§ **Témoignage à lire**
"""

13:02 Donc, en tant qu'enfant, ça a été très dur
13:03 d'entendre que mon père voulait mourir en mer.
13:05 Et puis, en tant qu'homme, moi, je peux comprendre
13:07 qu'on veuille partir de cette manière-là.
13:08 Donc, du coup, j'ai décidé de me plier à sa volonté
13:10 et de l'accompagner et d'affronter mes démons, mes peurs.
13:14 Et puis, peut-être ma tristesse à travers cette aventure.
13:21 Et j'ai traversé l'océan Atlantique en 14 jours.
13:23 En fait, finalement, on a eu une houle de ouf.
13:25 Il y avait des vagues de 5-7 mètres et on a carburé.
13:28 On a traversé l'océan Atlantique ensemble et on s'est pardonnés.
13:31 Et on a bossé comme des oufs pour devenir copains.

"""

§ **Lignes de données**
"""

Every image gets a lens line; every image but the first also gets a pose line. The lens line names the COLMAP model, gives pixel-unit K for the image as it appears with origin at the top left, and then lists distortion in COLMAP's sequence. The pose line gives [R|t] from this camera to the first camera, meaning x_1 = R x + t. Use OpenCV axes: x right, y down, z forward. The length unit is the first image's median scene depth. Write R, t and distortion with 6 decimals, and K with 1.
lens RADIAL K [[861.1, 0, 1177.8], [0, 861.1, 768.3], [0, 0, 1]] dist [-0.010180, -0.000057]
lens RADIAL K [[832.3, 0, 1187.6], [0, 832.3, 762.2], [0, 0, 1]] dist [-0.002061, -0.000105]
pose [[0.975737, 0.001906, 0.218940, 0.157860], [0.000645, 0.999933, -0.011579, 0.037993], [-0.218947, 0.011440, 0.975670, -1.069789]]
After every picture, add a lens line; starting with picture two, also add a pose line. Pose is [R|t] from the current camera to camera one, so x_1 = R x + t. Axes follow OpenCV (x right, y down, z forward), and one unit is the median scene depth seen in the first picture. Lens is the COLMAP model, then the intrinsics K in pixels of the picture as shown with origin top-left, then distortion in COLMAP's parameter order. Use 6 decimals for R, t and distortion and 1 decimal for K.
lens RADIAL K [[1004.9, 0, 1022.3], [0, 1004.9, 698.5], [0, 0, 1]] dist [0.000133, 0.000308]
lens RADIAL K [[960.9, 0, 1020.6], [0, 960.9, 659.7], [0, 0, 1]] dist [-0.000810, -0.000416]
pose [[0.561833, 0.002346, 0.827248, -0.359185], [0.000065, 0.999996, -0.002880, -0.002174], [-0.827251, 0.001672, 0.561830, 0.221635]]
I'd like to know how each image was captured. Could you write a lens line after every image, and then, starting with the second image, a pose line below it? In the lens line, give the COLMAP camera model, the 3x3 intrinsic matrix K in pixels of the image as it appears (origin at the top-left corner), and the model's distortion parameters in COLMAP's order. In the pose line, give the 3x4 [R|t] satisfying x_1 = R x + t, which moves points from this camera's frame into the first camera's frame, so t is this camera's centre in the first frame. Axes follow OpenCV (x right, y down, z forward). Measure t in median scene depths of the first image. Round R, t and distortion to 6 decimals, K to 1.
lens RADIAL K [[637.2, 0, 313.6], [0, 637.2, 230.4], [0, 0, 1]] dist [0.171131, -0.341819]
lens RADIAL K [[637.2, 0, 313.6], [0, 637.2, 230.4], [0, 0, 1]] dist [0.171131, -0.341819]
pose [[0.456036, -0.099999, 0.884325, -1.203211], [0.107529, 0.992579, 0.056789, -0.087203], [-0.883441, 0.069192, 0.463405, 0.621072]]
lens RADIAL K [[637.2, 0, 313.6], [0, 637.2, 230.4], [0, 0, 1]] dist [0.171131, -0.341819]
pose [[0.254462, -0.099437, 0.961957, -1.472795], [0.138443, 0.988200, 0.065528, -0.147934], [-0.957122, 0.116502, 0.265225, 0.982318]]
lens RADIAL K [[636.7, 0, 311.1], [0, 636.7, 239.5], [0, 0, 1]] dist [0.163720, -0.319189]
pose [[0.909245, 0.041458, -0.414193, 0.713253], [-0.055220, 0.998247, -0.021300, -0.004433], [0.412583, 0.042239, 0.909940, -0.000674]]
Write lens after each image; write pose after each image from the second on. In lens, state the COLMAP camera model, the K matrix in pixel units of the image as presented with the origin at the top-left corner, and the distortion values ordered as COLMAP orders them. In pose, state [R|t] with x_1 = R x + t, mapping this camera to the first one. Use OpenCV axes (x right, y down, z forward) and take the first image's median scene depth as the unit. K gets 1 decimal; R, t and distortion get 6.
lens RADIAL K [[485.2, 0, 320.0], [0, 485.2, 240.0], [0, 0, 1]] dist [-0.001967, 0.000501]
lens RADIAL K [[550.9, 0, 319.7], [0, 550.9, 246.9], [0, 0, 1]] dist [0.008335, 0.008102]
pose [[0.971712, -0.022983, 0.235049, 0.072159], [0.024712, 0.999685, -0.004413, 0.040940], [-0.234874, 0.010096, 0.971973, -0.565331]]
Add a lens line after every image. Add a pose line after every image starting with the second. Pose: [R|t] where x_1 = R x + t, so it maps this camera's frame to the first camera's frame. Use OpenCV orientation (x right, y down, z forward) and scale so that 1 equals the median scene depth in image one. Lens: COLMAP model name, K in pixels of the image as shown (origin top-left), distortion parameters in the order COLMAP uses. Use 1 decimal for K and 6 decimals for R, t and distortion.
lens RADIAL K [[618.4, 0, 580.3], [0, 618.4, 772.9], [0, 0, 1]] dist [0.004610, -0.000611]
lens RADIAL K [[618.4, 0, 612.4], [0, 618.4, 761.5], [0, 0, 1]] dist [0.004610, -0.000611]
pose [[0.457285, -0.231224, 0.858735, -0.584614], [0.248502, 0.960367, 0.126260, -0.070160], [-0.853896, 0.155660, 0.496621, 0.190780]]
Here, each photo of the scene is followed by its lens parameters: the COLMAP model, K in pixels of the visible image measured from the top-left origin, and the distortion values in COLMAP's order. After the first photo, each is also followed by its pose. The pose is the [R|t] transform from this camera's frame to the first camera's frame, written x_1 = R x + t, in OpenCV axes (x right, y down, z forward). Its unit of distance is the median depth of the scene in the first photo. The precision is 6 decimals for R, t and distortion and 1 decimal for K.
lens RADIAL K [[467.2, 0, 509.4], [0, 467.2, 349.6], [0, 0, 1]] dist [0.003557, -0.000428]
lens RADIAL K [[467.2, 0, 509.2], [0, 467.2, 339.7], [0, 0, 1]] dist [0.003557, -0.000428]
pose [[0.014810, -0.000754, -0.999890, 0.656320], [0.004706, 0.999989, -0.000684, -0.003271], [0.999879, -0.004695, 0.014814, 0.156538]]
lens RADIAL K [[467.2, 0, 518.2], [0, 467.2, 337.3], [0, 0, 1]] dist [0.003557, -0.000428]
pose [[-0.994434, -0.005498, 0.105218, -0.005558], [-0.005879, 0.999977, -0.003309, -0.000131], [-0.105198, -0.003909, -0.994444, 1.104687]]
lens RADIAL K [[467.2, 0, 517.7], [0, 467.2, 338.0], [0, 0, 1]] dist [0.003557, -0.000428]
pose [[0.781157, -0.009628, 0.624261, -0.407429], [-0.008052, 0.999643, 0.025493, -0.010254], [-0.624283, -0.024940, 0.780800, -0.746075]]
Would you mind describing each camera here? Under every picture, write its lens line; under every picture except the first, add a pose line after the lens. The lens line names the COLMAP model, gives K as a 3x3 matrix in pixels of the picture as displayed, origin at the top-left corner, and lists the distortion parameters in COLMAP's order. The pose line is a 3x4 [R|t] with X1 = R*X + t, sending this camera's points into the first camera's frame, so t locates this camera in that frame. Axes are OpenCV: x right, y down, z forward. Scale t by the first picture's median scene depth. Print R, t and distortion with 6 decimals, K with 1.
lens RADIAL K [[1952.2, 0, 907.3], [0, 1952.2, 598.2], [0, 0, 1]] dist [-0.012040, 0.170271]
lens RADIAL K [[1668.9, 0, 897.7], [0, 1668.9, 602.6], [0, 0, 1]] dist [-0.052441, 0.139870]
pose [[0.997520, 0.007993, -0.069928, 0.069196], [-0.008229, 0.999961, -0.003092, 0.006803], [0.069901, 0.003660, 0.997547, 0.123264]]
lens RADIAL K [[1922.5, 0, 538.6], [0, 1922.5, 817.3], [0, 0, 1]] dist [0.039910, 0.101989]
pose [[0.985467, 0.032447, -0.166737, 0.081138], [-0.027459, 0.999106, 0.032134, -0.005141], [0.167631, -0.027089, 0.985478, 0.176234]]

"""

§ **Consigne**
Prolongez le témoignage sur la traversée de l'Atlantique avec le père en reprenant après sa dernière phrase. Les lignes de données n'ont aucun lien avec le témoignage.

§ **Votre réponse**
13:33 Et c'est une expérience de vie que je souhaite à n'importe quel homme
13:36 ou femme sur cette Terre, de renouer ou de vivre quelque chose
13:40 d'ultra unique dans une vie avec un de ses parents.
13:42 Et on s'est retrouvés en Guadeloupe et arrivé de l'autre côté,
13:44 mon père, il m'a regardé, il m'a dit "on a réussi, mon fils".
13:47 Et j'ai compris évidemment qu'il ne parlait pas du tout
13:50 de la traversée de l'océan Atlantique,
13:51 qu'il parlait de notre histoire personnelle.
13:52 Et c'est vrai que ça a marqué ma vie.
13:54 Finalement, quand on est à deux sur un bateau, il n'y a pas d'échappatoire.
13:56 Parce qu'on s'est dit des choses, mais avec beaucoup d'amour,
13:58 on s'est pardonnés, on a...
13:59 Tu sais, ça, ça m'a fait de la peine.
14:01 Et puis, pour la première fois de ma vie,
14:03 j'avais l'impression que mon père était fier de moi.
14:05 Et donc, il m'a regardé, il m'a dit "fils, j'ai plus rien à t'apprendre,
14:08 tu es un homme et un excellent père de famille".
14:10 Et quand on entend ça de la part de son propre père,
14:13 avec tout ce que ça représente,
14:14 ben...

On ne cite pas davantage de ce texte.